Le gouvernement a en effet souhaité que chaque entreprise applique, pour le traitement des données personnelles, des directives particulières.

Les données personnelles peuvent notamment être les noms des clients (/patients) ou des salariés, adresses mails ou postales, religions, sexes, copies de cartes d’identité, numéros de sécurité sociale, les coordonnées bancaires ou encore toute information personnelle concernant un patient, comme par exemple sa taille, sa couleur de peau ou encore ses origines ethniques.

En cas de non-respect des directives du gouvernement, les entreprises encourent des amendes qui peuvent aller de 2 à 4 % de leur chiffre d’affaires en cas de non-respect.

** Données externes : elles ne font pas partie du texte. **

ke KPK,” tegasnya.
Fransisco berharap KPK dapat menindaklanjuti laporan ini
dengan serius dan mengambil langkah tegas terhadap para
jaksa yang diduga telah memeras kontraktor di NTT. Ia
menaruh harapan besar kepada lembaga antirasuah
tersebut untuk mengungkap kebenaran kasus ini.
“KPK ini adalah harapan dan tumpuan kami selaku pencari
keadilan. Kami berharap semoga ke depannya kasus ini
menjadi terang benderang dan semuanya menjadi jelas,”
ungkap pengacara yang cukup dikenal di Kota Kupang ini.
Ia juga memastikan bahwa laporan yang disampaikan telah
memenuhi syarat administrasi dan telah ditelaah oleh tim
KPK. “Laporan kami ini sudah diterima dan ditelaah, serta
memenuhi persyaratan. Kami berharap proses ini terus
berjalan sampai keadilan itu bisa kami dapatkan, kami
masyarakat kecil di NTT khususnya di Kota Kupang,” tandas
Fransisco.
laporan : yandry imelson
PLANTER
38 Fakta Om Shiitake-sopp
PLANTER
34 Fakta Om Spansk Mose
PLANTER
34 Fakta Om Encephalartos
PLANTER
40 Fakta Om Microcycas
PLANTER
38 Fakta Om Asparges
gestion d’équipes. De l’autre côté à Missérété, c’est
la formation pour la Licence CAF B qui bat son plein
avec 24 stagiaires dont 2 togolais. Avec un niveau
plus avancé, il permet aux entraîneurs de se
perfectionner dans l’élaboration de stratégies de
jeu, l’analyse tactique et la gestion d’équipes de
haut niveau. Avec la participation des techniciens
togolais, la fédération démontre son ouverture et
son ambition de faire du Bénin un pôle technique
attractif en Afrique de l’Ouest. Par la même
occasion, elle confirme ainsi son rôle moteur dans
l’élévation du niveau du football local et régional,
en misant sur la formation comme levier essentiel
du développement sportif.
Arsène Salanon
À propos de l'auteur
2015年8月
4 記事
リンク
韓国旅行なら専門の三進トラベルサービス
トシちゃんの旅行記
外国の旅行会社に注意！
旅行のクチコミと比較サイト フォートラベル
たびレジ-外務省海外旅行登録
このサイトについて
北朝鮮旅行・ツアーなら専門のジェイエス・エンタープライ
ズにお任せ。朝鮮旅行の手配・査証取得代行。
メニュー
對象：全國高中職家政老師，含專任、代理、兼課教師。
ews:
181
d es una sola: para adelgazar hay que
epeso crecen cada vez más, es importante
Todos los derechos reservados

Les médecins sont également concernés par ces obligations.

Ils doivent notamment :
•             tenir un registre des activités qui comprendra notamment les coordonnées du responsable du traitement, la liste des activités pour lesquelles son cabinet collecte des données, ainsi qu’une fiche de registre pour chaque activité listée dans ce fichier (il peut d’ailleurs s’agir aussi des données personnelles des salariés de la structure) ;
•             procéder à un tri des données personnelles en s’interrogeant notamment si les informations qu’ils ont collectées de leurs patients sont nécessaires (est-il nécessaire de connaître le nombre d’enfants de mon patient, son âge ou ses orientations sexuelles ?) ;
•             Informer les patients qu’ils collectent des données personnelles pour leur prise en charge et sur les droits dont ils disposent (comme par exemple le droit de demander l’accès aux données et à demander leur effacement) ;
•             collecter ces données personnelles pour une durée déterminée (par exemple, le conseil national de l’ordre des médecins a déjà précisé pour les médecins libéraux que ces derniers devaient conserver les dossiers médicaux de leur patient pour une durée de 20 ans à compter de la dernière consultation).

Toutes ces informations n’ont pas être communiquées à la CNIL. Il ne s’agit que d’une organisation interne à mettre en place.

En revanche, en cas de contrôle de la CNIL, le médecin devra justifier qu’il est intéressé par ces préoccupations de protection des données personnelles de ses patients ou de ses salariés, en ayant mis en œuvre cette organisation demandée par le gouvernement.